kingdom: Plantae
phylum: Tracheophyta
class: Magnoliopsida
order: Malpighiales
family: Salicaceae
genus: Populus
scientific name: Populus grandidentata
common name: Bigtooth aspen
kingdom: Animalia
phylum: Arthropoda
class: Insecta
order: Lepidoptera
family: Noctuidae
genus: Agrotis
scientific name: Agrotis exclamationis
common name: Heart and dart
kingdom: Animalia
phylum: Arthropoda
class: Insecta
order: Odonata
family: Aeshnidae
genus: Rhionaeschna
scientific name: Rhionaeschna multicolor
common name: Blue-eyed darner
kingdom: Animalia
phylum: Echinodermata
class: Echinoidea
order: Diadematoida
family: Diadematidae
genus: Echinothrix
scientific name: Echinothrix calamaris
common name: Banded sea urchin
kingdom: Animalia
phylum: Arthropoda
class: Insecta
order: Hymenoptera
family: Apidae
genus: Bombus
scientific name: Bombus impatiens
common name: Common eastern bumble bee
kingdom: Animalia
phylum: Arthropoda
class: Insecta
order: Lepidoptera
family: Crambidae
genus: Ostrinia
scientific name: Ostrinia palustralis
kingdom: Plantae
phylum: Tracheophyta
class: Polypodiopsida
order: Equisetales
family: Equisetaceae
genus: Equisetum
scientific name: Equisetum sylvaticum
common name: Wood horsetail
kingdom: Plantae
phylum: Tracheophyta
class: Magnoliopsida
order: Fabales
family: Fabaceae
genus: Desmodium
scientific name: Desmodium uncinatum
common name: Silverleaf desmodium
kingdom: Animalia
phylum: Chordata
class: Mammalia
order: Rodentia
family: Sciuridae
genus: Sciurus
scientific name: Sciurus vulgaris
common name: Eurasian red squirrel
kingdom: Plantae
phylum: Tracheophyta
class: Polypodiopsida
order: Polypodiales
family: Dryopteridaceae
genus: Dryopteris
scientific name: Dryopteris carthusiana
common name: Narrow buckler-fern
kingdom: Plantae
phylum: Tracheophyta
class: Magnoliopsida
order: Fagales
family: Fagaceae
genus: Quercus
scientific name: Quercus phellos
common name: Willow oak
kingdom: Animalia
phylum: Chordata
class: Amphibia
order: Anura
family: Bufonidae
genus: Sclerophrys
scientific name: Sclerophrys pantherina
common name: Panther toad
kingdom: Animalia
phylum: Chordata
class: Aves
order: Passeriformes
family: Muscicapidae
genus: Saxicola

**REQUIREMENT**. State how many lines in the rows above contain the string "common", with case counting. Give only the number.

**RESULT OF THIS EXERCISE**. 11